- **WHAT IS NEEDED**
Output the lines from the top of the entries below to the line with "## [Allowed Variable", both included, exactly and without pictures.

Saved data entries
::::

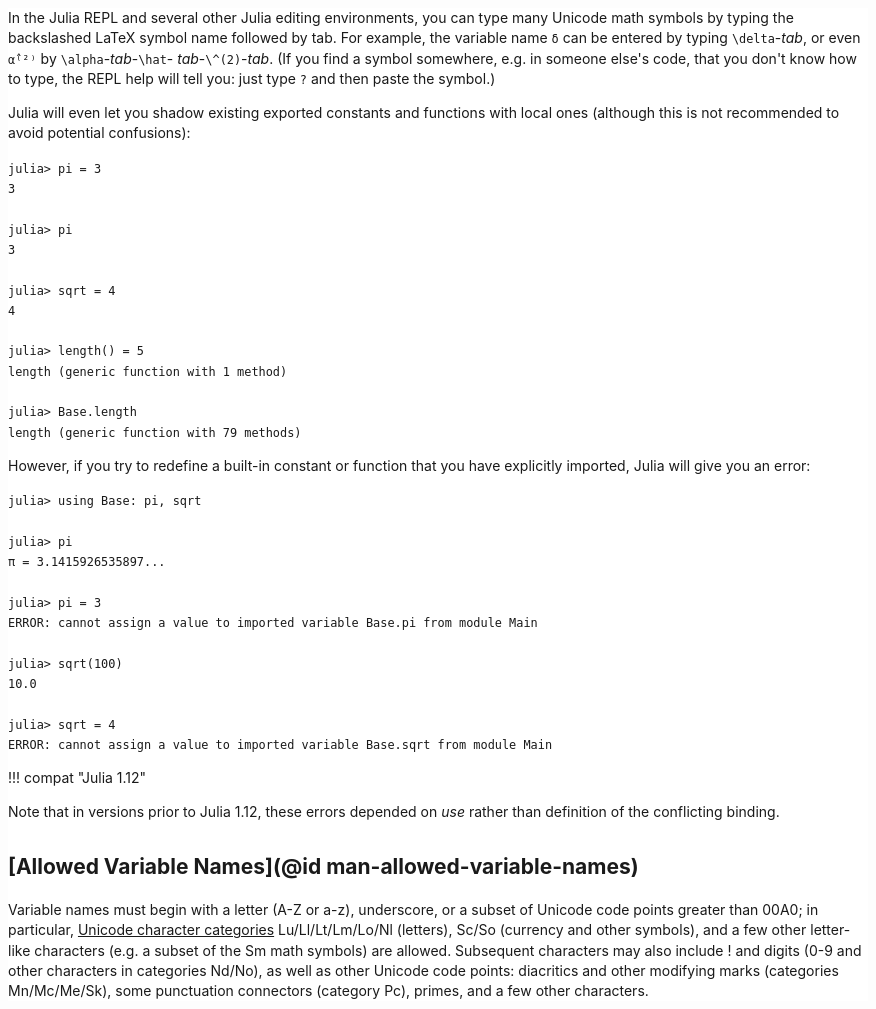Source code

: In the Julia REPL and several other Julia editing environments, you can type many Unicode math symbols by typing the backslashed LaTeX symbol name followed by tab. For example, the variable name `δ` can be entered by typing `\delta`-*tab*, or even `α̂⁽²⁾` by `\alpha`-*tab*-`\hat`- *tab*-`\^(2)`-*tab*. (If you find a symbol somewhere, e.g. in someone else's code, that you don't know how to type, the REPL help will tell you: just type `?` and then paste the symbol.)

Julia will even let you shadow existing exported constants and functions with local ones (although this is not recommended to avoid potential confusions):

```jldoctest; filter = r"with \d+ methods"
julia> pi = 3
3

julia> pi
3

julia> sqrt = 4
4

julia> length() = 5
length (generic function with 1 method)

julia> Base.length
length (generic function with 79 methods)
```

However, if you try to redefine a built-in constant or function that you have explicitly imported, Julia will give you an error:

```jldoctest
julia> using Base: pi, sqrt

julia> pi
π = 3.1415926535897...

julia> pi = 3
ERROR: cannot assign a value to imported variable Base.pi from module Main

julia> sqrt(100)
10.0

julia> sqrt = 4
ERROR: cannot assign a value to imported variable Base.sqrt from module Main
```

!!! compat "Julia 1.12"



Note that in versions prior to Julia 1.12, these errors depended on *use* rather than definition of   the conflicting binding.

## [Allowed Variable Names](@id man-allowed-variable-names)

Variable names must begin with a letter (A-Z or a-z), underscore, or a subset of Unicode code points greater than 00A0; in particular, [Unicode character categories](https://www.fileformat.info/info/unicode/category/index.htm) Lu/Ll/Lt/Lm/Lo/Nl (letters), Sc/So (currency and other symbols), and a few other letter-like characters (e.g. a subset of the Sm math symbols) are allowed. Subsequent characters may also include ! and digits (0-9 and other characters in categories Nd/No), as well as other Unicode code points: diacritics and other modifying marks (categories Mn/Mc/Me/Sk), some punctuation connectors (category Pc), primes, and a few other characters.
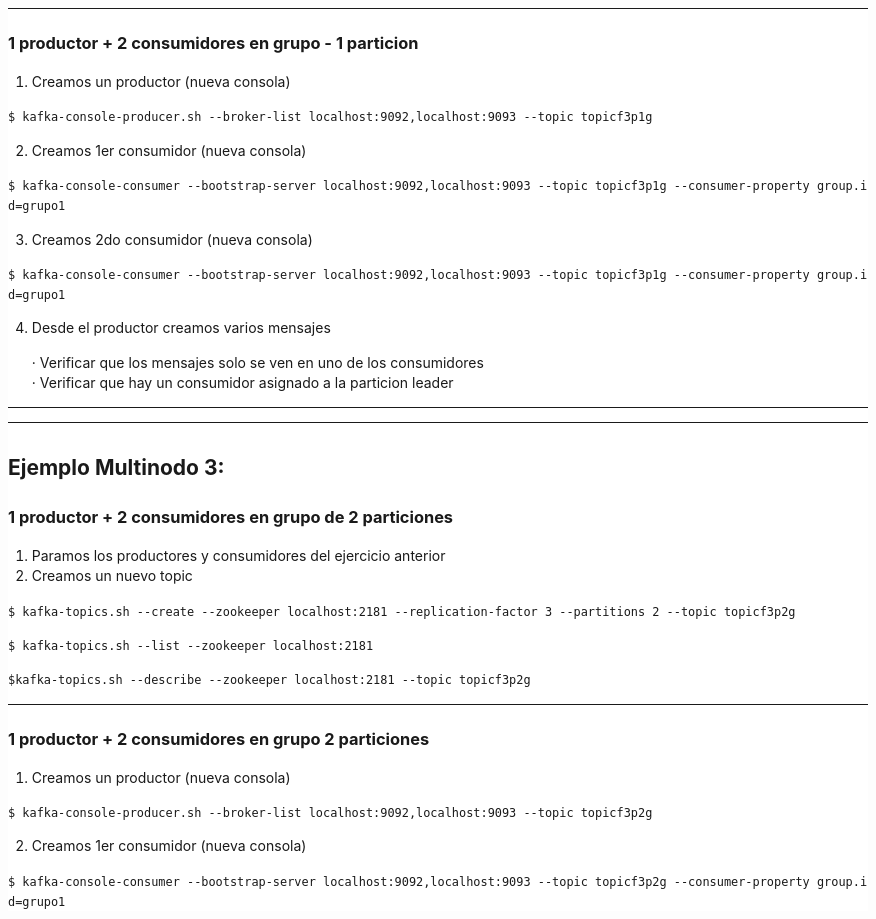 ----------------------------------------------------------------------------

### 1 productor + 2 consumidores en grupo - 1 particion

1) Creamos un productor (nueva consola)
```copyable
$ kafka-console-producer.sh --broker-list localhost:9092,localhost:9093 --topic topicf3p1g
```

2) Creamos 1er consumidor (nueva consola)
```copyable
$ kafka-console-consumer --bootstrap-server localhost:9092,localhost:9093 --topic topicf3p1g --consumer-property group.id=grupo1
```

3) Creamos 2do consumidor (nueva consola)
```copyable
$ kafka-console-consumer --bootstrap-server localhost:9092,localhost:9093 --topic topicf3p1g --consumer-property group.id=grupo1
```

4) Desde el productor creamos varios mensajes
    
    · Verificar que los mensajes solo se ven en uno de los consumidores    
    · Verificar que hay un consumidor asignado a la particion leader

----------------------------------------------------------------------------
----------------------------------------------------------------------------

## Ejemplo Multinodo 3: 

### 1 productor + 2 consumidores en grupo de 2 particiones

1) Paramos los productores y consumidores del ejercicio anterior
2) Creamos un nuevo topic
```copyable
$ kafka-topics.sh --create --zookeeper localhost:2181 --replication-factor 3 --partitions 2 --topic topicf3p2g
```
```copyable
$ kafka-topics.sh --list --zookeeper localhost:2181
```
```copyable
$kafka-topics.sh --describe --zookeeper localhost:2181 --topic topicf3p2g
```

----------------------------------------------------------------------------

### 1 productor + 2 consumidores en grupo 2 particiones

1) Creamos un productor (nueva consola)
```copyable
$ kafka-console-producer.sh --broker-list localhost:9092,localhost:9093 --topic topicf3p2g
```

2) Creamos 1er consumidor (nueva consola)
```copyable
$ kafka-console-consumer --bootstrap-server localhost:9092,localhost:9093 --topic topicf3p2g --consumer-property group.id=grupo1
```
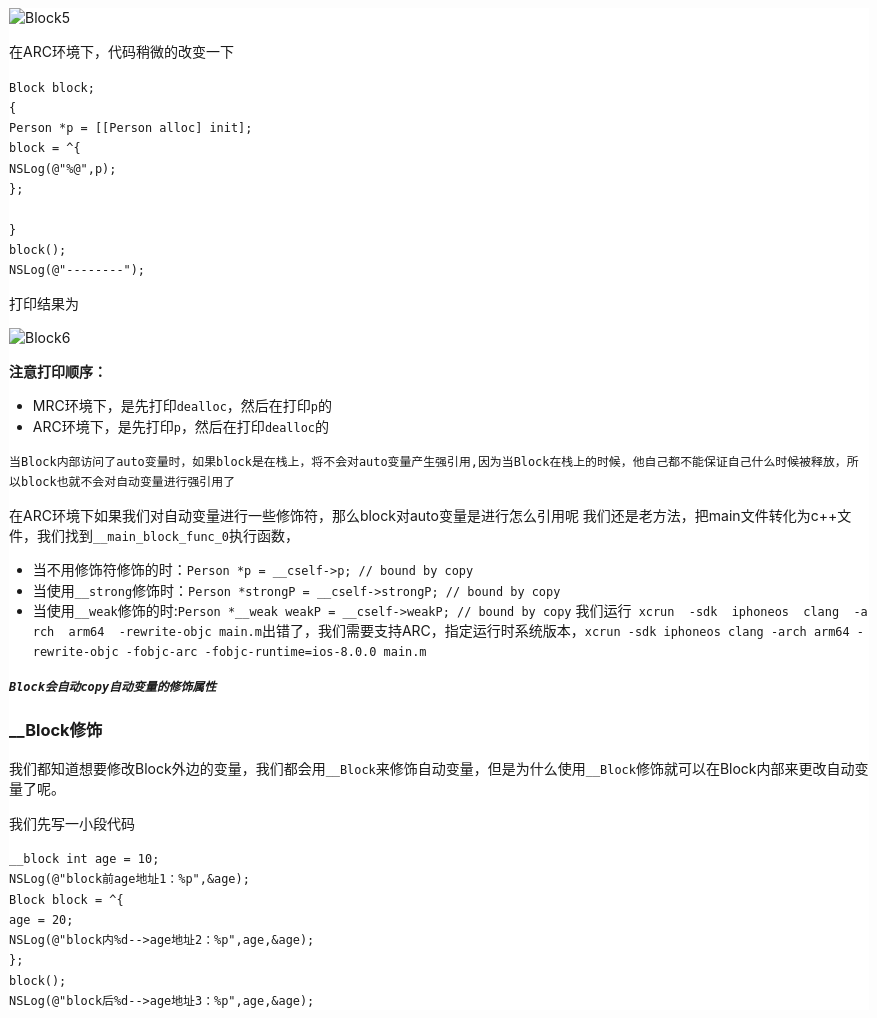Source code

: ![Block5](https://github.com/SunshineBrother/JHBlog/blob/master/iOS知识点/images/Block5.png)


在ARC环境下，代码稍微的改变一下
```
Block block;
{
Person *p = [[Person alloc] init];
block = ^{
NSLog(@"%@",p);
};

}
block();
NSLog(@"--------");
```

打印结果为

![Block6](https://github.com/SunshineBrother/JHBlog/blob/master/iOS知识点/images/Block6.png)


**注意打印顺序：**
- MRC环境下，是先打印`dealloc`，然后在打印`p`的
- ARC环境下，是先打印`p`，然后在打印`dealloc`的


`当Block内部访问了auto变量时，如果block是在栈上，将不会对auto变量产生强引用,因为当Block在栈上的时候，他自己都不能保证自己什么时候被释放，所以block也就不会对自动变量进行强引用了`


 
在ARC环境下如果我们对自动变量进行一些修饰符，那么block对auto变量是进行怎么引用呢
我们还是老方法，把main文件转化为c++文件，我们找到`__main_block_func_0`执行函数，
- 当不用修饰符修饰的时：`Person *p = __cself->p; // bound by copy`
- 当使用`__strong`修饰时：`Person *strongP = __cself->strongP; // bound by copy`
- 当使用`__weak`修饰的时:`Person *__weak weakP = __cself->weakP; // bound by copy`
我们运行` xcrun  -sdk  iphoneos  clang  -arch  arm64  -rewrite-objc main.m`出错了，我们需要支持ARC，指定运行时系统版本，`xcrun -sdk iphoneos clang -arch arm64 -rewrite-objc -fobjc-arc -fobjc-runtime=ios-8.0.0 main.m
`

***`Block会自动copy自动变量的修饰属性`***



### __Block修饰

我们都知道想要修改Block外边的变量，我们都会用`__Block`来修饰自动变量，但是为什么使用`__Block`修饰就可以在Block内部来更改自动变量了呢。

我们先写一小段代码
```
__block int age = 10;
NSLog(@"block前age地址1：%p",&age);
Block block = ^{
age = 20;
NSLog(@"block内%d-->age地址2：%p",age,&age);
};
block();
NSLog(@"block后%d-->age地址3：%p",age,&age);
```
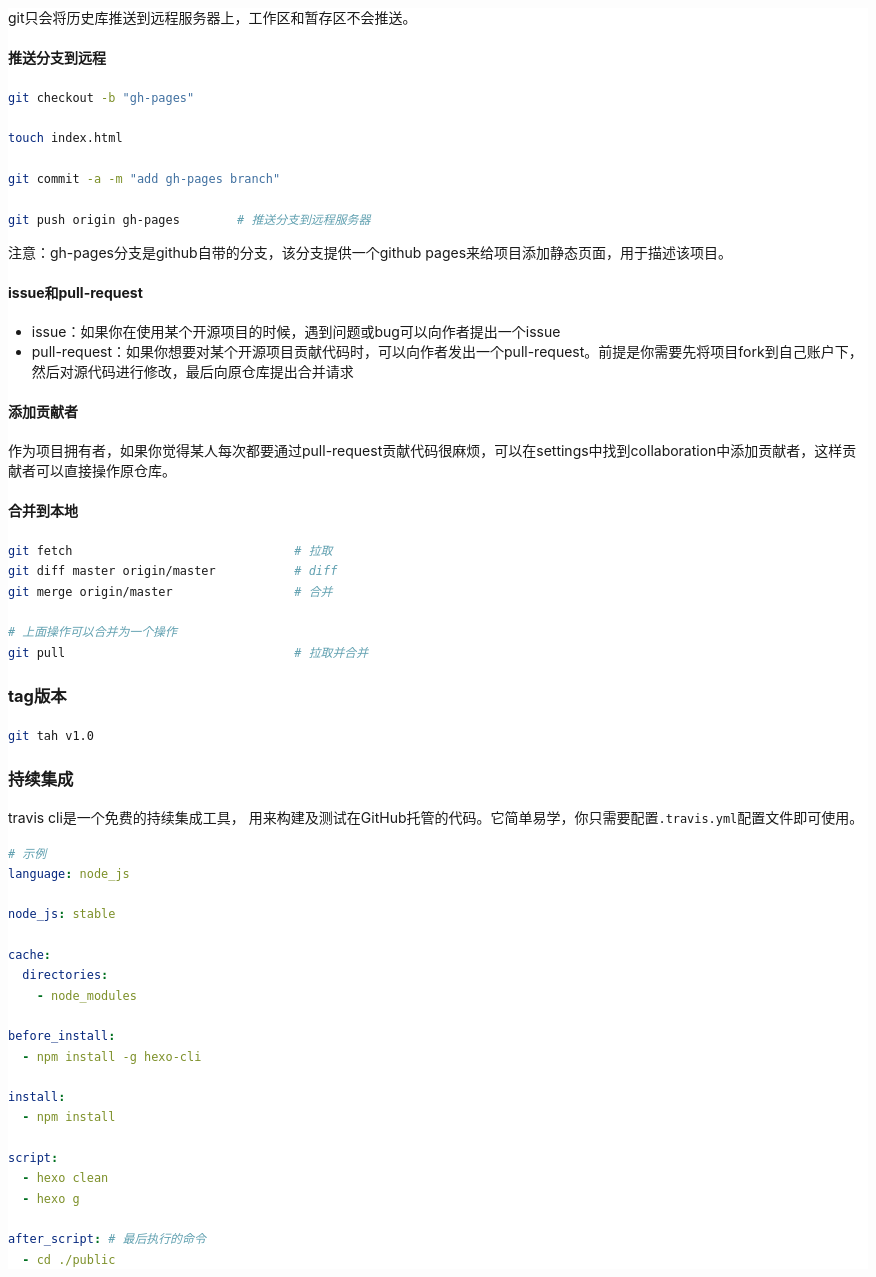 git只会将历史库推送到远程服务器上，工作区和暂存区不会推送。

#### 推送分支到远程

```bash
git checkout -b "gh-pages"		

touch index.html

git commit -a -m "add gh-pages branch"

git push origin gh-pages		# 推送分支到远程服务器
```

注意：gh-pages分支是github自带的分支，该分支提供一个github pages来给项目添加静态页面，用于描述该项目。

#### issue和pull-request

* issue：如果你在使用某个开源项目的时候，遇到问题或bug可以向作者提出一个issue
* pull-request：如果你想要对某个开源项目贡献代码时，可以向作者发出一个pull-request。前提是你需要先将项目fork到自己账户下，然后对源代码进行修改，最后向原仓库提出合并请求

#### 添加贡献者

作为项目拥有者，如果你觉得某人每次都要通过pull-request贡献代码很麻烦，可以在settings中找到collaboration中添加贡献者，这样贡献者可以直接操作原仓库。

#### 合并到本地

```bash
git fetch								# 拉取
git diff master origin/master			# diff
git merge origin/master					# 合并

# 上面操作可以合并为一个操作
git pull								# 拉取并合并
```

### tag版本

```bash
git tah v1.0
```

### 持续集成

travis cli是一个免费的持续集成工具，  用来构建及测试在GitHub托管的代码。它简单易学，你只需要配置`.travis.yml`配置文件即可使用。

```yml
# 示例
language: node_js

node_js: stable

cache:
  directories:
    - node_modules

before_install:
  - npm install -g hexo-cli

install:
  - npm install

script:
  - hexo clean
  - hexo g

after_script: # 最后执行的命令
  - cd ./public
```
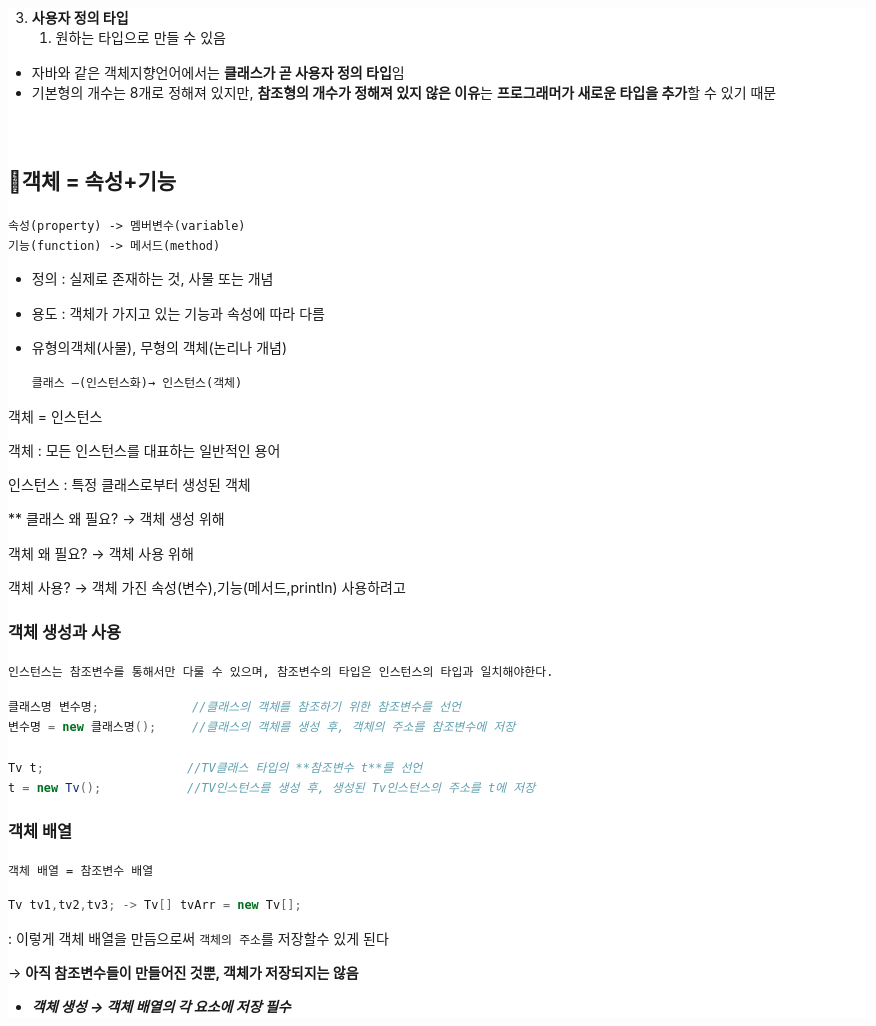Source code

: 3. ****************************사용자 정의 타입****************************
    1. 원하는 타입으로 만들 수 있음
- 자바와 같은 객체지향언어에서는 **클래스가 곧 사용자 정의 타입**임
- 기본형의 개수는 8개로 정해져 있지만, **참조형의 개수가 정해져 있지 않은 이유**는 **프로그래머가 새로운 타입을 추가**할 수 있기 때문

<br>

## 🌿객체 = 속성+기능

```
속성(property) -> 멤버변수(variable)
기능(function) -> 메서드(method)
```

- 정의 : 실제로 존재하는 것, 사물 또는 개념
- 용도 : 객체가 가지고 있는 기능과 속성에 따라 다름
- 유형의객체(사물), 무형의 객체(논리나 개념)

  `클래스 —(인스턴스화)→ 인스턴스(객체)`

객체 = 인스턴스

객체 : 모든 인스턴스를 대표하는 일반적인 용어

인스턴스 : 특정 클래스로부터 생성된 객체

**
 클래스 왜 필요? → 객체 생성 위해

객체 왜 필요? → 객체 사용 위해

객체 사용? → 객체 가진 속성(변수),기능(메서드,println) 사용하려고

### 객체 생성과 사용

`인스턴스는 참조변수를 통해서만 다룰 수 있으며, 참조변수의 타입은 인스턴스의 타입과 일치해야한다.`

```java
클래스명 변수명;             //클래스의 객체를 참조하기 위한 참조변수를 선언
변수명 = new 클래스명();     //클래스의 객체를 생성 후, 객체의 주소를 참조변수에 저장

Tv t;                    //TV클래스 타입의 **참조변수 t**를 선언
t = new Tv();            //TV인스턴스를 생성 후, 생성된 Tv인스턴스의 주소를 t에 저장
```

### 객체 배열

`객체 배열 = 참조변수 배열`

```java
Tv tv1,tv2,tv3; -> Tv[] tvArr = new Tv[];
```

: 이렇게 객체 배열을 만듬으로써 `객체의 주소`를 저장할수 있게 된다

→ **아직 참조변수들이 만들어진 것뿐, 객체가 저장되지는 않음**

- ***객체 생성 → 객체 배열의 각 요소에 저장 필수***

::::

- **OUTPUT**
Source code

: In the Julia REPL and several other Julia editing environments, you can type many Unicode math symbols by typing the backslashed LaTeX symbol name followed by tab. For example, the variable name `δ` can be entered by typing `\delta`-*tab*, or even `α̂⁽²⁾` by `\alpha`-*tab*-`\hat`- *tab*-`\^(2)`-*tab*. (If you find a symbol somewhere, e.g. in someone else's code, that you don't know how to type, the REPL help will tell you: just type `?` and then paste the symbol.)

Julia will even let you shadow existing exported constants and functions with local ones (although this is not recommended to avoid potential confusions):

```jldoctest; filter = r"with \d+ methods"
julia> pi = 3
3

julia> pi
3

julia> sqrt = 4
4

julia> length() = 5
length (generic function with 1 method)

julia> Base.length
length (generic function with 79 methods)
```

However, if you try to redefine a built-in constant or function that you have explicitly imported, Julia will give you an error:

```jldoctest
julia> using Base: pi, sqrt

julia> pi
π = 3.1415926535897...

julia> pi = 3
ERROR: cannot assign a value to imported variable Base.pi from module Main

julia> sqrt(100)
10.0

julia> sqrt = 4
ERROR: cannot assign a value to imported variable Base.sqrt from module Main
```

!!! compat "Julia 1.12"



Note that in versions prior to Julia 1.12, these errors depended on *use* rather than definition of   the conflicting binding.

## [Allowed Variable Names](@id man-allowed-variable-names)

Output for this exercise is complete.